**Requirements**:
Repeat the lines below word for word, from the first line through the line containing "Animal that: that -> like", both included.
-- BEGIN --
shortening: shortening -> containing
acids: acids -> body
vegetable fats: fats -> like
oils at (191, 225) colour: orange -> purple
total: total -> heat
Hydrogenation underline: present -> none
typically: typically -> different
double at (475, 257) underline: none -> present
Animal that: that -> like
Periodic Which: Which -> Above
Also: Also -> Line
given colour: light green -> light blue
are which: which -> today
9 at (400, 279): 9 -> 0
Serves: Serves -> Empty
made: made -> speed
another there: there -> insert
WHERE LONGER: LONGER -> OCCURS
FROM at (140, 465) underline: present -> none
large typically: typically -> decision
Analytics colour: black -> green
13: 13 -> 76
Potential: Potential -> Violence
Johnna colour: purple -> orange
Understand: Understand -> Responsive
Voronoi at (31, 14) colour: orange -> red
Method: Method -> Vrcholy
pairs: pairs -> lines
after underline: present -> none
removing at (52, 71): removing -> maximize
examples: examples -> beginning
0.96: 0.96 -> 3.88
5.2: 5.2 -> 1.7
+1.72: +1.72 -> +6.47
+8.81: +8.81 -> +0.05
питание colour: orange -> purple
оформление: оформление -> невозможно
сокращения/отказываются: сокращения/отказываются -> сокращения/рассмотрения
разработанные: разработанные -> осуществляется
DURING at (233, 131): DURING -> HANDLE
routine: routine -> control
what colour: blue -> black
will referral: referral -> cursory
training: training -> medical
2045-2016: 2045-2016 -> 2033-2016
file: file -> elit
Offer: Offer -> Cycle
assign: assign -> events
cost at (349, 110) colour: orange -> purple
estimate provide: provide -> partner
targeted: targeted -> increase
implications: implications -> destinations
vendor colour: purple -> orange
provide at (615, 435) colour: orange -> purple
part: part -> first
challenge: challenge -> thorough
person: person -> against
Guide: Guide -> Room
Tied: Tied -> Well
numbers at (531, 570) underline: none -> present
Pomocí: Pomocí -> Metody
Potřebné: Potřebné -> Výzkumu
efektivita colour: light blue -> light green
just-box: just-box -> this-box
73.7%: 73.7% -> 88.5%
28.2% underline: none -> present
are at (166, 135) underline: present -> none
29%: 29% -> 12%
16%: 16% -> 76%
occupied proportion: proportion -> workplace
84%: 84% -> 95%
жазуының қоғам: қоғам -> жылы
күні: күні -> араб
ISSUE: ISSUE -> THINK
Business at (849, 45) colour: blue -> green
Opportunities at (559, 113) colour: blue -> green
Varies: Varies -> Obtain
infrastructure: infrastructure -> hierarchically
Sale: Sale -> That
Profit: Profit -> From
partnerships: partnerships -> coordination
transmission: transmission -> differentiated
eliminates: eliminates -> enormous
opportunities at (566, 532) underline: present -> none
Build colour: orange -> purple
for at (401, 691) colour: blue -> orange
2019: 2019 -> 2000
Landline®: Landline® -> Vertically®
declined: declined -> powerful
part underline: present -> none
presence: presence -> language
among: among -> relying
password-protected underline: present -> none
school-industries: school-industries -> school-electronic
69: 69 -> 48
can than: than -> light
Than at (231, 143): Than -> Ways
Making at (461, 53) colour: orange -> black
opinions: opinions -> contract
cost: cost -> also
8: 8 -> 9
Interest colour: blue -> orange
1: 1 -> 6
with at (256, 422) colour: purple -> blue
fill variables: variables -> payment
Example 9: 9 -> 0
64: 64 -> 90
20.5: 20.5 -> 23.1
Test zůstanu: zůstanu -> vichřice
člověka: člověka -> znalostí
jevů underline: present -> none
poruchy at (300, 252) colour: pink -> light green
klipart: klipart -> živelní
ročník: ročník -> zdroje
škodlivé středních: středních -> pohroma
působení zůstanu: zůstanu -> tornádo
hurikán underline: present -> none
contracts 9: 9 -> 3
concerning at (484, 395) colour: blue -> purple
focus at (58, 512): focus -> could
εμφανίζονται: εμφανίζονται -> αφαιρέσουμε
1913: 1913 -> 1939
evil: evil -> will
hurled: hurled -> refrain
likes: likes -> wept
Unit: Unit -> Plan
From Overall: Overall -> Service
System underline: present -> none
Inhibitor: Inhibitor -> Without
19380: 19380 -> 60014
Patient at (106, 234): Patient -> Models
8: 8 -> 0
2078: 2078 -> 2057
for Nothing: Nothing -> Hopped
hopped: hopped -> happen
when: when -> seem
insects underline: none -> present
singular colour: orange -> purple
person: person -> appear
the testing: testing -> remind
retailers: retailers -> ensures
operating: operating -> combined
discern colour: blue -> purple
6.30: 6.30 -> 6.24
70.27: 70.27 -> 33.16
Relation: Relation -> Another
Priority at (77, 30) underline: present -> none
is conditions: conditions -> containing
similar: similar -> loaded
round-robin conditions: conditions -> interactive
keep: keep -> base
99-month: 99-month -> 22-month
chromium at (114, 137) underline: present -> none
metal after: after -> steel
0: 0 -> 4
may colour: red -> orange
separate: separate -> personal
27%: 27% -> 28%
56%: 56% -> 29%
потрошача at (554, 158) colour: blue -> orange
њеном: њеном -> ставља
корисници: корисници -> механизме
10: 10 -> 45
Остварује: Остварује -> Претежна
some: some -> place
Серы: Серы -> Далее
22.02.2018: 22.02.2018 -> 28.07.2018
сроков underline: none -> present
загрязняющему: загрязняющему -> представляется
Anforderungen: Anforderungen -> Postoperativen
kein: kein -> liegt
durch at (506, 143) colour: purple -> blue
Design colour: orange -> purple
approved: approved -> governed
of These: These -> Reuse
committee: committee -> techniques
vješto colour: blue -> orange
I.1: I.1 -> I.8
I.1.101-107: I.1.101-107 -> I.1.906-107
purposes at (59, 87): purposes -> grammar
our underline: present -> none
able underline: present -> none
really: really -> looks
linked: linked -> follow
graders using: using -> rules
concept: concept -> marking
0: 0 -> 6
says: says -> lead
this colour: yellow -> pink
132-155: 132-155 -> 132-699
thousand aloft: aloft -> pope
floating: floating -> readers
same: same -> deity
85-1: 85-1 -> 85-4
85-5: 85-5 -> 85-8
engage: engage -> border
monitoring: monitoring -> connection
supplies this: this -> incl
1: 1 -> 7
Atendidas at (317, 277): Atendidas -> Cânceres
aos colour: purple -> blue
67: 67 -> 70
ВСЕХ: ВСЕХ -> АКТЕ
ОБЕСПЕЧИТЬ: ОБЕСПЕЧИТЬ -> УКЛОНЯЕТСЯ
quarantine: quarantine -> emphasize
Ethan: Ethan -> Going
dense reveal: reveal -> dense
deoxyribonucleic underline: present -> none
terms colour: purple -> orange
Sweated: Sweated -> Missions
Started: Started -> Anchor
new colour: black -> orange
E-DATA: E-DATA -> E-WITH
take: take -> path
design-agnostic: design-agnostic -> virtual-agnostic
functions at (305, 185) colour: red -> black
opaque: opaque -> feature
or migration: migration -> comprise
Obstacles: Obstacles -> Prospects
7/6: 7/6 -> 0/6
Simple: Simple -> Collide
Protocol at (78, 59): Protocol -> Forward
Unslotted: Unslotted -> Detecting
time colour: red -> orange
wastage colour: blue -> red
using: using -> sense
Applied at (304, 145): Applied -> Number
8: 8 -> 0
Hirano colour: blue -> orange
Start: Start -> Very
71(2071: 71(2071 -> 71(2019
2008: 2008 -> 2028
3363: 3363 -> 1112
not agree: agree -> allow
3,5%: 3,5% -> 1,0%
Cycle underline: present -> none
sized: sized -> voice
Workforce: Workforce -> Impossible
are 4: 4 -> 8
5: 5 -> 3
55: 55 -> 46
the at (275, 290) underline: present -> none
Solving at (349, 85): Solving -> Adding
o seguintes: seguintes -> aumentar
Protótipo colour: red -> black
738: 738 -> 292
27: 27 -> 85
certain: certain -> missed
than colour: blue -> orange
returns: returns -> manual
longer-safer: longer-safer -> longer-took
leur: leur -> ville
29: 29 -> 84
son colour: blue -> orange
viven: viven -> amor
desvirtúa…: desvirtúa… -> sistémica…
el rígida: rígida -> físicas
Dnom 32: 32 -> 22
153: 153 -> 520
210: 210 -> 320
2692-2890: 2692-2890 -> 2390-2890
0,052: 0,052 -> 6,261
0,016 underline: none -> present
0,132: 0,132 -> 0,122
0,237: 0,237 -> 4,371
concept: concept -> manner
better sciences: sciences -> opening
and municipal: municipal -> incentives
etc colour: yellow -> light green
-- END --
**Written solution**:
shortening: shortening -> containing
acids: acids -> body
vegetable fats: fats -> like
oils at (191, 225) colour: orange -> purple
total: total -> heat
Hydrogenation underline: present -> none
typically: typically -> different
double at (475, 257) underline: none -> present
Animal that: that -> like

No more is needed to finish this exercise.